Results of several similar studies identified with a systematic literature review can be quantitatively synthesized via meta-analysis to obtain a pooled estimate on the outcome of interest and to evaluate its heterogeneity. In its basic form, a meta-analysis typically involves comparisons of two interventions for one particular endpoint, but can be expanded with multiple treatment comparisons or outcomes. This tutorial highlights and expounds upon five key and interrelated areas on meta-analysis: 1) impetus for systematic reviews and meta-analysis, 2) basic steps to perform a systematic literature review, 3) statistical methods of combining data, 4) reporting of results, and 5) appraisal and use of meta-analytic reports. In addition, network meta-analysis (indirect and mixed treatment comparisons) – and expansion of traditional meta-analysis for the same pairwise comparison – will be presented where a) its value will be discussed for coherent decision making; b) its concepts and assumptions, such as similarity and consistency, will be identified; and c) its statistical models will be described. The material throughout the tutorial is motivated and illustrated by instructive and real examples.
Dr. Joseph C. Cappelleri earned his M.S. in statistics from the City University of New York, Ph.D. in psychometrics from Cornell University, and M.P.H. in epidemiology from Harvard University. In June 1996, he joined Pfizer Inc as a statistical scientist collaborating with Outcomes Research and is an executive director of biostatistics at Pfizer. He has also served on the adjunct faculties of Brown University, Tufts Medical Center, and the University of Connecticut. Dr. Cappelleri has delivered numerous conference presentations and has published extensively (approximately 400 publications) on clinical and methodological topics, including regression-discontinuity designs, health measurement scales, and meta-analysis. He was a member of the International Society for Pharmacoeconomics and Outcomes Research (ISPOR) Task Force on Indirect Treatment Comparisons Good Research Practices. Dr. Cappelleri is an associate editor for the journal Research Synthesis Methods. Dr. Cappelleri is a Fellow of the American Statistical Association.
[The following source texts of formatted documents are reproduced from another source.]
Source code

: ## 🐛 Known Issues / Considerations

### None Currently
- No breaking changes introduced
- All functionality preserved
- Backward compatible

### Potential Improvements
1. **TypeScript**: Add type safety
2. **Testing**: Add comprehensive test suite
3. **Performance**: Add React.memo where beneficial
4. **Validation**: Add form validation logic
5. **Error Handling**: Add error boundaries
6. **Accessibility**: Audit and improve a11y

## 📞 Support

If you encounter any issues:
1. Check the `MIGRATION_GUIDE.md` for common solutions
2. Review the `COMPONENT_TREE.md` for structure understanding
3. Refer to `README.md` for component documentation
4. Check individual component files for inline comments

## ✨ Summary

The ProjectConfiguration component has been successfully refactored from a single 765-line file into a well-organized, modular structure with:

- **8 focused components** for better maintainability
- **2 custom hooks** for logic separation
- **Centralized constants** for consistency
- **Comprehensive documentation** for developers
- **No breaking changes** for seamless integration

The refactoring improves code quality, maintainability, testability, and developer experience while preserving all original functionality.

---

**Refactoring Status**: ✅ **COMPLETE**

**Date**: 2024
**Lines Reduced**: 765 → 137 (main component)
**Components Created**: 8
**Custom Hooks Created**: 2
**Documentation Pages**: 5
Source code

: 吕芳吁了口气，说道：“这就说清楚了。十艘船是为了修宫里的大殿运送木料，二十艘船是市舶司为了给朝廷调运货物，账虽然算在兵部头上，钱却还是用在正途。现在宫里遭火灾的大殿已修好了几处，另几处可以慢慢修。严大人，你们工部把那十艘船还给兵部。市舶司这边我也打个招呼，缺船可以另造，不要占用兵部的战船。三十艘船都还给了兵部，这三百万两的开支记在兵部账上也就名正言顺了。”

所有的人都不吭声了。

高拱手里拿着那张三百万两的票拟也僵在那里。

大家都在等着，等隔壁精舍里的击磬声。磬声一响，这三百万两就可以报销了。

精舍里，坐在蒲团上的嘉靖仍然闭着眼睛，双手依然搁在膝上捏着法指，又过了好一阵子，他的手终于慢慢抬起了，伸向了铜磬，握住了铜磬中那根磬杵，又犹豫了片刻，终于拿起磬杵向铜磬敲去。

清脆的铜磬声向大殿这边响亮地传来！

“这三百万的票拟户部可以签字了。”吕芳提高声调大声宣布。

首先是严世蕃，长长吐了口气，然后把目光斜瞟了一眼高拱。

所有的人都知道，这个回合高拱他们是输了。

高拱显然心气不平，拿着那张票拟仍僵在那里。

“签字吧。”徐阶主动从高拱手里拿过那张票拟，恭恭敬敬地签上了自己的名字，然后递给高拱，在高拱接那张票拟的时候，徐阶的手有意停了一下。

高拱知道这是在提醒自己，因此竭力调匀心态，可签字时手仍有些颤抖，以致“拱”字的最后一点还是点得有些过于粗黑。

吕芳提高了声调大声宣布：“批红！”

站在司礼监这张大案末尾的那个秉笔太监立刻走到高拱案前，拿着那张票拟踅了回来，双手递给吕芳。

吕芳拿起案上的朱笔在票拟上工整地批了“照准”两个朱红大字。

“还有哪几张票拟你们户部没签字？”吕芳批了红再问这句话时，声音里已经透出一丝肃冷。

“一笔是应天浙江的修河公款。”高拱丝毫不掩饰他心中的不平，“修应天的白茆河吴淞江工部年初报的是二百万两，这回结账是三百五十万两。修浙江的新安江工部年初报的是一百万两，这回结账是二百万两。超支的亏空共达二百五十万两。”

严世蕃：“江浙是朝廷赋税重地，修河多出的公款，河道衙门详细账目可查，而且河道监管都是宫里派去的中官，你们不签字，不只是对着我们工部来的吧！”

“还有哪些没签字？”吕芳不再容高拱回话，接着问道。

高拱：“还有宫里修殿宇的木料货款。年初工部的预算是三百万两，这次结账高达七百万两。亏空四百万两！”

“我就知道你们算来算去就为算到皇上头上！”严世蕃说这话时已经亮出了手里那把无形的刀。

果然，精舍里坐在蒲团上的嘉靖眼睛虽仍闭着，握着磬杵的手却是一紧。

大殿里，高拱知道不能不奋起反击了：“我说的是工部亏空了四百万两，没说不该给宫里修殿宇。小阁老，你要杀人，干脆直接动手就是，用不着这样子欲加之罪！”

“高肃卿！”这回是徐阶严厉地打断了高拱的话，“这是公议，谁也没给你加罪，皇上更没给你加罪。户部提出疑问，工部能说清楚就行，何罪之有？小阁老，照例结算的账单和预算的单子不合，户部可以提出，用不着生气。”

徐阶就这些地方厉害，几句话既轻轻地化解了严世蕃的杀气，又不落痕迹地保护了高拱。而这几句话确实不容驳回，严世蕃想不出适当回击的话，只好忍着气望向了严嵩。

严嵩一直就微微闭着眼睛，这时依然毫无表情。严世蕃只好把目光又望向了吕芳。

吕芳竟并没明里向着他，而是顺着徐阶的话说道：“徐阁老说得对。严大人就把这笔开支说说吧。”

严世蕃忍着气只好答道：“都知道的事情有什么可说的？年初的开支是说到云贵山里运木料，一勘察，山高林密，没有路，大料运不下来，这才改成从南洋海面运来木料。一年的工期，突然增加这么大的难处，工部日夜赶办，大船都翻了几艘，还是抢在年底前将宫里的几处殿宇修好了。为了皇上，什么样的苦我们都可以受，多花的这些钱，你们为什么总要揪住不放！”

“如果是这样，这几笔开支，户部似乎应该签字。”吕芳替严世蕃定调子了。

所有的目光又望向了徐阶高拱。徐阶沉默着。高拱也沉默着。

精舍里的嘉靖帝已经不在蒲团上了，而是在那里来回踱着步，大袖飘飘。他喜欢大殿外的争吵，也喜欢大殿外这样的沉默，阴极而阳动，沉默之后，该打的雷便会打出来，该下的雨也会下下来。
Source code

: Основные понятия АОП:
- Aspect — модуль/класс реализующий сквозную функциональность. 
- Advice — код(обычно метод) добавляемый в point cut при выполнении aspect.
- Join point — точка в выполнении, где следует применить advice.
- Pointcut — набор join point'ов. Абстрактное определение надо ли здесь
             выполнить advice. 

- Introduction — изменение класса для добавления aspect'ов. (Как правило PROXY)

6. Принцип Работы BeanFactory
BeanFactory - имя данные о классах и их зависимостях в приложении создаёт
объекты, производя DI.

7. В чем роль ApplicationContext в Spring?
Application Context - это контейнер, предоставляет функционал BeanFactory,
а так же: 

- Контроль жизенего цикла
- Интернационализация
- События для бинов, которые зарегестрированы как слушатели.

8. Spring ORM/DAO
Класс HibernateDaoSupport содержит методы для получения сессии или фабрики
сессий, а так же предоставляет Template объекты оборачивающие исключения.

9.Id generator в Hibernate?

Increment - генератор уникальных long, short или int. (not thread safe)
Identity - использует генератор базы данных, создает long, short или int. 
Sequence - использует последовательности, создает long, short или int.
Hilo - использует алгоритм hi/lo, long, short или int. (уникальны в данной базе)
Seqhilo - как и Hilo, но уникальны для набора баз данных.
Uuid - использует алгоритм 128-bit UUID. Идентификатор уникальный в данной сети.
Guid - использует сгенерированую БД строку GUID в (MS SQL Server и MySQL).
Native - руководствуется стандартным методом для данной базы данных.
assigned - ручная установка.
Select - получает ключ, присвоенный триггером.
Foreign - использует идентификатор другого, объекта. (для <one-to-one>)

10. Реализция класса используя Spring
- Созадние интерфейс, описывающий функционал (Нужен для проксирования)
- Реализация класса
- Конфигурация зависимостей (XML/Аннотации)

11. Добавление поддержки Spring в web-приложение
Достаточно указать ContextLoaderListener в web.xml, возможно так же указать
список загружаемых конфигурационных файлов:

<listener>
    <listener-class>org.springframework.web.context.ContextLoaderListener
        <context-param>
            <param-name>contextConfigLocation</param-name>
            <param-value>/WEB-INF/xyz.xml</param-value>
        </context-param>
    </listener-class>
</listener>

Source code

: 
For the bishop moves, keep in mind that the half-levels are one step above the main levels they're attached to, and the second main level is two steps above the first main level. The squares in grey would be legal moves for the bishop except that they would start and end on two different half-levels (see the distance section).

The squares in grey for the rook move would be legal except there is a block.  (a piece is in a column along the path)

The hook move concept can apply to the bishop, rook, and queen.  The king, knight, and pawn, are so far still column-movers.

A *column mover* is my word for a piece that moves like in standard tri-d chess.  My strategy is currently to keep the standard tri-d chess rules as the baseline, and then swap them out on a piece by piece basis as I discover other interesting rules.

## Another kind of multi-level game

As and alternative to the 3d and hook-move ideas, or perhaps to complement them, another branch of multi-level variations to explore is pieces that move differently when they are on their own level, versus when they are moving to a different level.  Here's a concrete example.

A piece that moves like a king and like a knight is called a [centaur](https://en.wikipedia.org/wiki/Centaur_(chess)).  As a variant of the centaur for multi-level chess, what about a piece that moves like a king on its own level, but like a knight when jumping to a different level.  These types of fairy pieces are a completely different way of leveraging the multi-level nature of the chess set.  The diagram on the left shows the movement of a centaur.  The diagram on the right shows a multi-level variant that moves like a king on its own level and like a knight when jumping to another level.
Dr. Din Chen is the Wallace Kuralt Distinguished Professor at the University of North Carolina-Chapel Hill. Dr. Chen is a fellow of American Statistical Association and a senior expert consultant for biopharmaceuticals and government agencies with extensive expertise in clinical trial biostatistics. Dr. Chen has more than 160 referred professional publications and co-authored/co-edited twelve books on clinical trials, interval-censored survival data analysis, meta-analysis, public health statistics, statistical causal inferences, statistical methods in big-data sciences and Monte-Carlo simulation-based statistical modeling.